Theme: Pride, Love, and Marriage
Grades: Grades 11-12

Pride and Prejudice, a gentle but witty satire of courtship and marriage, tells the story of Elizabeth Bennet, one of five daughters of a country gentleman and his matchmaking wife. At a ball given by the rich young Mr. Bingley, Elizabeth meets Mr. Darcy. Darcy is rude and arrogant, and he and Elizabeth are immediately at odds with each other. As they are thrown together in social situations, they continue to spar. Darcy, however, begins to fall in love with Elizabeth, despite the fact that he considers her well below his social station—and has even advised Bingley not to marry Elizabeth's sister Jane. Eventually he proposes but with great condescension, and Elizabeth angrily refuses him. Her view of him begins to change, however, when she realizes from a letter he writes to her that she has badly misinterpreted some of his behavior. Her feelings change even more when she discovers he has played a major role in settling the affairs of her runaway sister, Lydia, and helped avert disgrace for her family. When Darcy proposes again, Elizabeth accepts.

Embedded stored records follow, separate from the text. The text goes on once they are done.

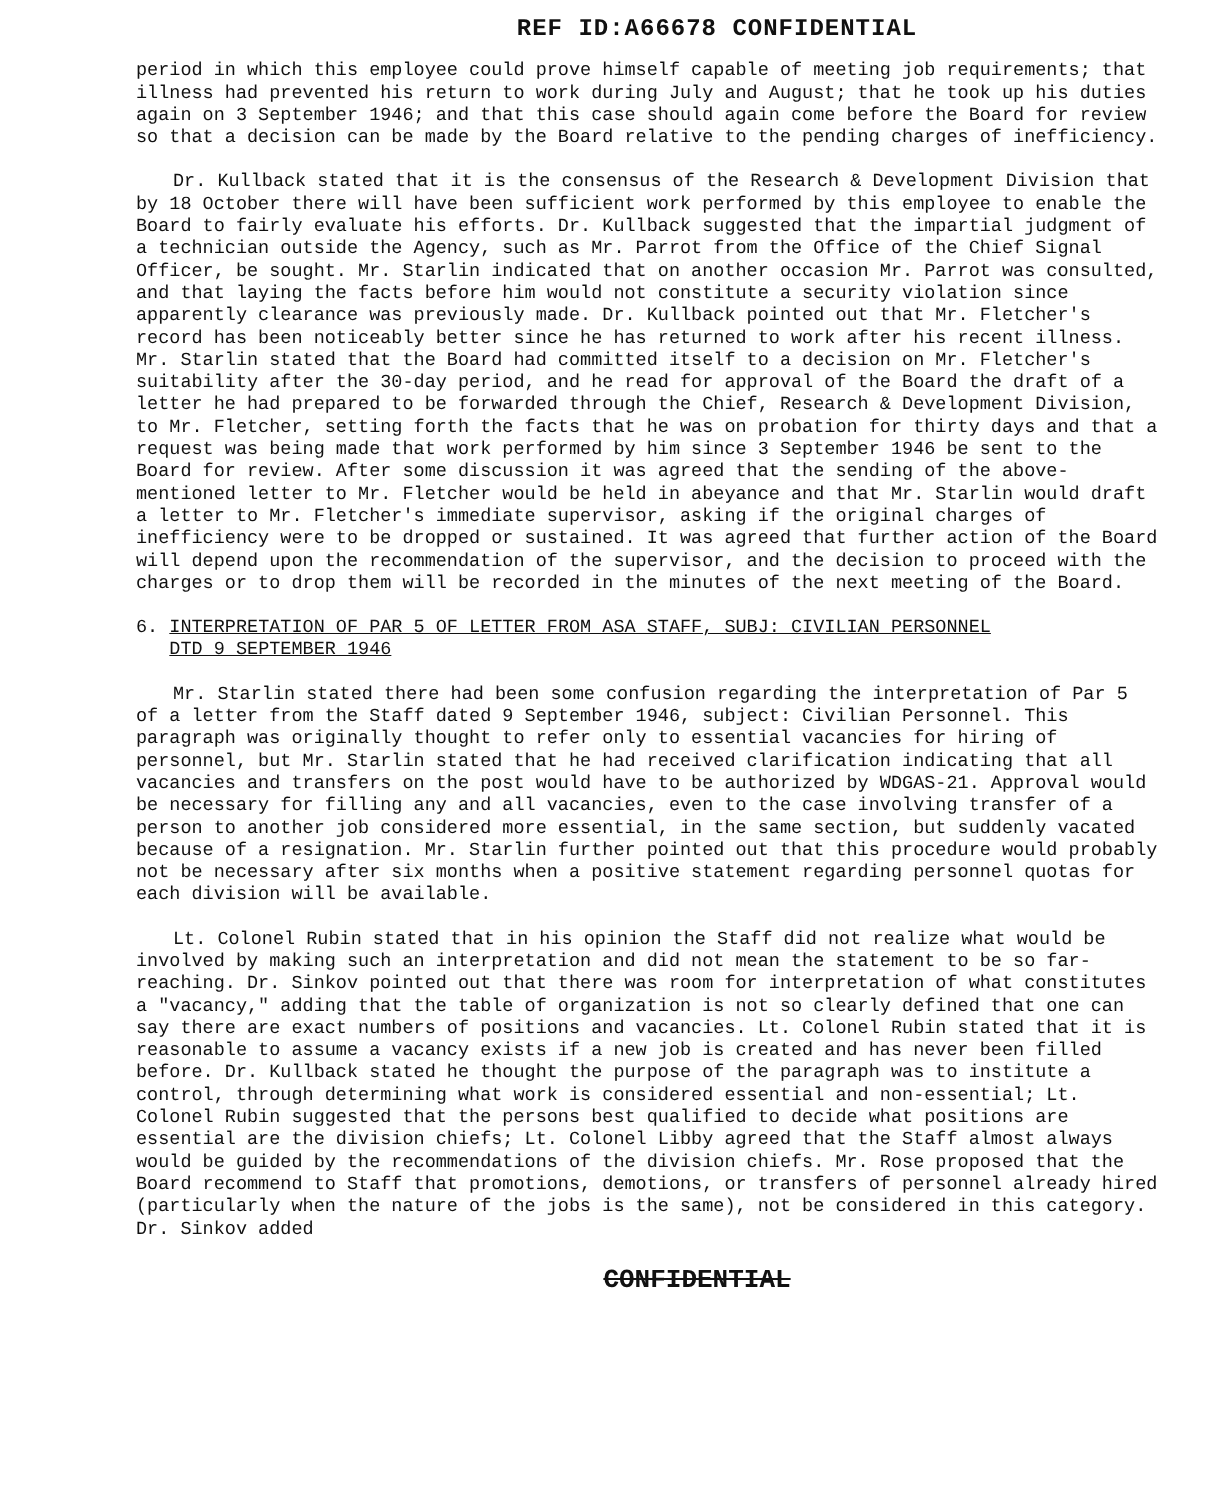REF ID:A66678 CONFIDENTIAL
period in which this employee could prove himself capable of meeting job requirements; that illness had prevented his return to work during July and August; that he took up his duties again on 3 September 1946; and that this case should again come before the Board for review so that a decision can be made by the Board relative to the pending charges of inefficiency.
Dr. Kullback stated that it is the consensus of the Research & Development Division that by 18 October there will have been sufficient work performed by this employee to enable the Board to fairly evaluate his efforts. Dr. Kullback suggested that the impartial judgment of a technician outside the Agency, such as Mr. Parrot from the Office of the Chief Signal Officer, be sought. Mr. Starlin indicated that on another occasion Mr. Parrot was consulted, and that laying the facts before him would not constitute a security violation since apparently clearance was previously made. Dr. Kullback pointed out that Mr. Fletcher's record has been noticeably better since he has returned to work after his recent illness. Mr. Starlin stated that the Board had committed itself to a decision on Mr. Fletcher's suitability after the 30-day period, and he read for approval of the Board the draft of a letter he had prepared to be forwarded through the Chief, Research & Development Division, to Mr. Fletcher, setting forth the facts that he was on probation for thirty days and that a request was being made that work performed by him since 3 September 1946 be sent to the Board for review. After some discussion it was agreed that the sending of the above-mentioned letter to Mr. Fletcher would be held in abeyance and that Mr. Starlin would draft a letter to Mr. Fletcher's immediate supervisor, asking if the original charges of inefficiency were to be dropped or sustained. It was agreed that further action of the Board will depend upon the recommendation of the supervisor, and the decision to proceed with the charges or to drop them will be recorded in the minutes of the next meeting of the Board.
6. INTERPRETATION OF PAR 5 OF LETTER FROM ASA STAFF, SUBJ: CIVILIAN PERSONNEL
DTD 9 SEPTEMBER 1946
Mr. Starlin stated there had been some confusion regarding the interpretation of Par 5 of a letter from the Staff dated 9 September 1946, subject: Civilian Personnel. This paragraph was originally thought to refer only to essential vacancies for hiring of personnel, but Mr. Starlin stated that he had received clarification indicating that all vacancies and transfers on the post would have to be authorized by WDGAS-21. Approval would be necessary for filling any and all vacancies, even to the case involving transfer of a person to another job considered more essential, in the same section, but suddenly vacated because of a resignation. Mr. Starlin further pointed out that this procedure would probably not be necessary after six months when a positive statement regarding personnel quotas for each division will be available.
Lt. Colonel Rubin stated that in his opinion the Staff did not realize what would be involved by making such an interpretation and did not mean the statement to be so far-reaching. Dr. Sinkov pointed out that there was room for interpretation of what constitutes a "vacancy," adding that the table of organization is not so clearly defined that one can say there are exact numbers of positions and vacancies. Lt. Colonel Rubin stated that it is reasonable to assume a vacancy exists if a new job is created and has never been filled before. Dr. Kullback stated he thought the purpose of the paragraph was to institute a control, through determining what work is considered essential and non-essential; Lt. Colonel Rubin suggested that the persons best qualified to decide what positions are essential are the division chiefs; Lt. Colonel Libby agreed that the Staff almost always would be guided by the recommendations of the division chiefs. Mr. Rose proposed that the Board recommend to Staff that promotions, demotions, or transfers of personnel already hired (particularly when the nature of the jobs is the same), not be considered in this category. Dr. Sinkov added
CONFIDENTIAL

  1. Tapping Prior Knowledge: English Society.
    Invite students to work with partners or in small groups to share what they know about English society at the beginning of the 19th century. Ask them to consider topics such as the class system, the position of women, and moral standards. Record their information and impressions on the board for reference as they work through the novel and the accompanying activities.

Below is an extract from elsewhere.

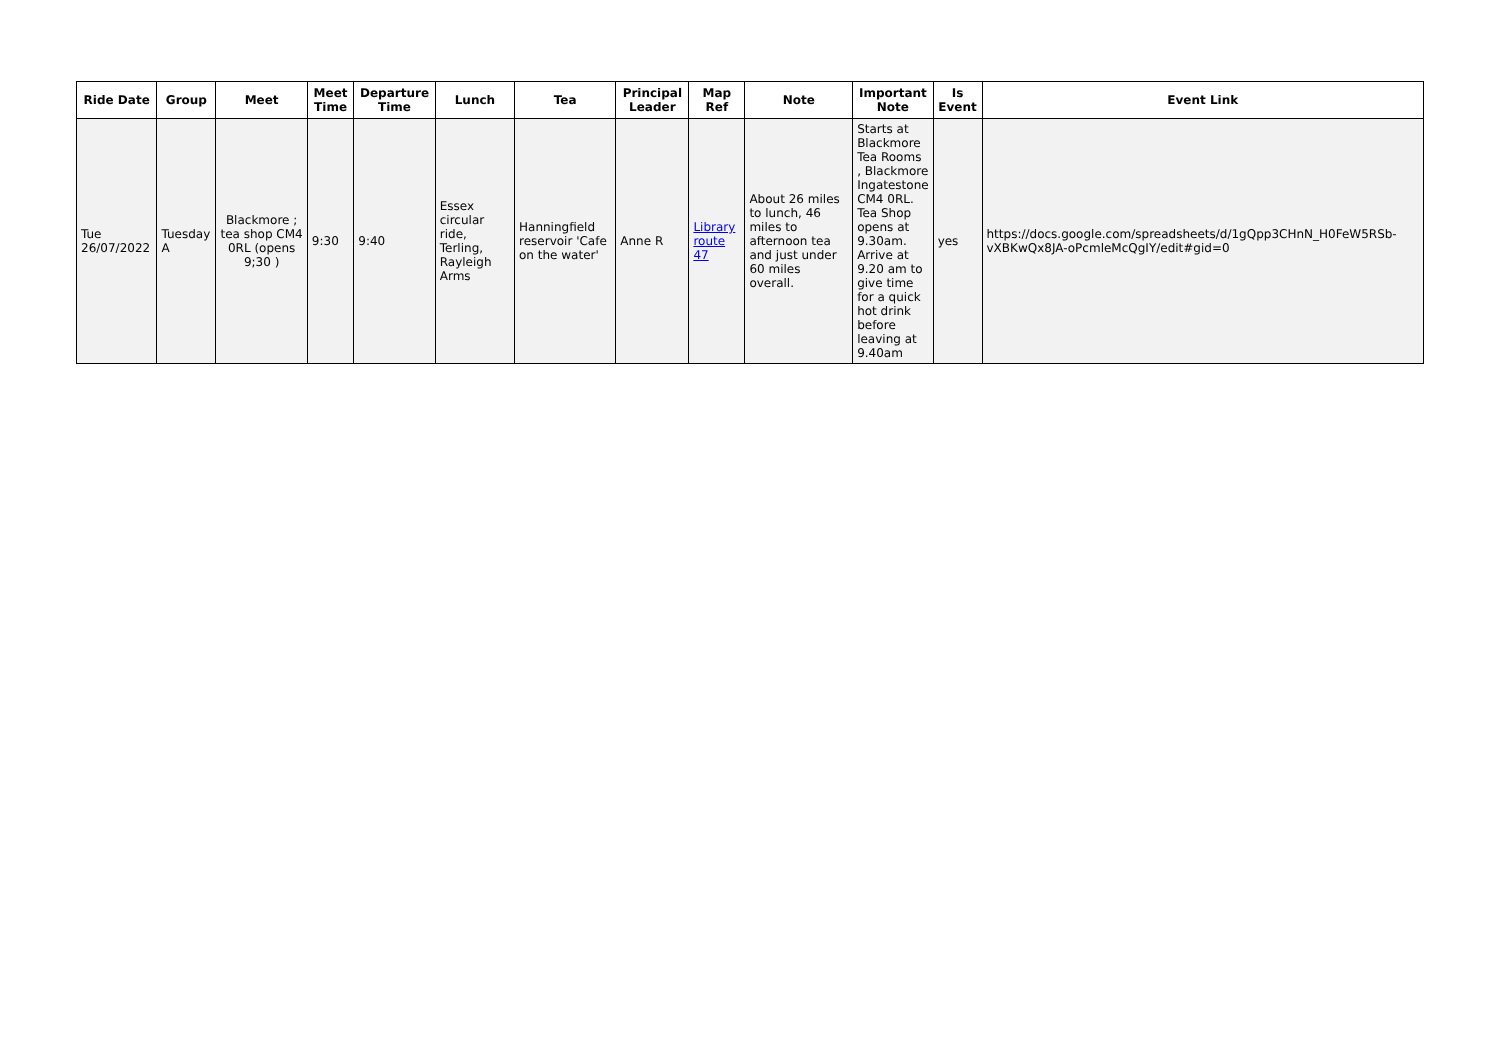| Ride Date | Group | Meet | Meet Time | Departure Time | Lunch | Tea | Principal Leader | Map Ref | Note | Important Note | Is Event | Event Link |
| --- | --- | --- | --- | --- | --- | --- | --- | --- | --- | --- | --- | --- |
| Tue 26/07/2022 | Tuesday A | Blackmore ; tea shop CM4 0RL (opens 9;30 ) | 9:30 | 9:40 | Essex circular ride, Terling, Rayleigh Arms | Hanningfield reservoir 'Cafe on the water' | Anne R | Library route 47 | About 26 miles to lunch, 46 miles to afternoon tea and just under 60 miles overall. | Starts at Blackmore Tea Rooms , Blackmore Ingatestone CM4 0RL. Tea Shop opens at 9.30am. Arrive at 9.20 am to give time for a quick hot drink before leaving at 9.40am | yes | https://docs.google.com/spreadsheets/d/1gQpp3CHnN_H0FeW5RSb-vXBKwQx8JA-oPcmleMcQgIY/edit#gid=0 |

  1. Linking to Today: Marriage.
    Have students discuss as a class or in small groups their ideas about marriage. What factors do they think help make a good marriage? How important do they feel marriage will be in their lives? What are some social or political issues concerning marriage that have developed in recent years?
  1. Stand and Deliver.
    Mr. Collins often expresses his views about marriage in the novel. Ask students to write and deliver a sermon on marriage, playing the role of Mr. Collins delivering the sermon to his congregation. Have students decide, before writing the sermon, on the context in which the sermon is to be delivered (for example, after his own marriage, during Lydia's disappearance, or around the time of Elizabeth's marriage to Darcy).

  1. Social Satire.
    Students can create cartoons satirizing the fashions, social attitudes, or characters in Pride and Prejudice. Set up a classroom gallery to display the finished cartoons.
  1. My Fair Lady.
    Review Chapter 8 with students, the chapter in which Darcy explains his idea of an "accomplished" woman. Ask students to research the education and responsibilities of women of the gentry during the early 19th century. Have them write a description of the role a woman of that class was expected to fulfill.
  1. What Marriage Entailed.
    Review with students how Mrs. Bennet is baffled and angered by the entailment of her husband's estate. Ask students to research and write a paper explaining the practice of entailing an estate in England—why estates were entailed and what impact entails had on families.